The effect of the CRTC decision means the cable companies’ business models will be irrevocably damaged if it is allowed to stand and will also stifle network investment. It will, the motion says “materially unbalance the highly-competitive Canadian market for high-speed access services, including by essentially transferring resources from the Cable Carriers to the Resellers.”

The motion also notes the CRTC did not tie any strings to the new rates and retroactive payments, meaning the independent resellers are free to pocket payments and their savings, although TekSavvy, the biggest independent reseller, headed off that complaint with an announcement today (Ed note: Nice timing!) that it will be cutting prices and/or boosting data plans for its customers.

UPDATE: Also Friday, Bell Canada filed its own motion for leave to appeal (but not a stay), citing similar issues as the above mentioned companies, adding "the CRTC’s reasoning process contains several fundamental legal errors that are hallmarks of an irrational decision.

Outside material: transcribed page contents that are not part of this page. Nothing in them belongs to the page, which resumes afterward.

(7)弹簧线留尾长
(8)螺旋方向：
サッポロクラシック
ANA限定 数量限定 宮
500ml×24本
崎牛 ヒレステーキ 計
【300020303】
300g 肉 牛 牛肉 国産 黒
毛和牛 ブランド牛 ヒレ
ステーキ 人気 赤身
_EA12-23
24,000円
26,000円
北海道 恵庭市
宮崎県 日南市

"Telecommunications Carriers like Bell have invested enormous sums of money to provide Canadians with new and innovative broadband services and the most technologically advanced networks. Despite this, they are now required to provide access to these telecommunications facilities to Resellers – who invest little or nothing in building the actual networks used to connect customers – at wholesale rates below cost. Moreover, they must make retroactive payments to Resellers in excess of $100 million dollars without any obligation on the Resellers to pass on to their customers the benefit of those payments," reads the Bell motion.

"Not only does the Decision fundamentally alter the competitive landscape in a way that impermissibly favours Resellers, it will stifle investment in a vital Canadian industry at a time when that investment is needed most."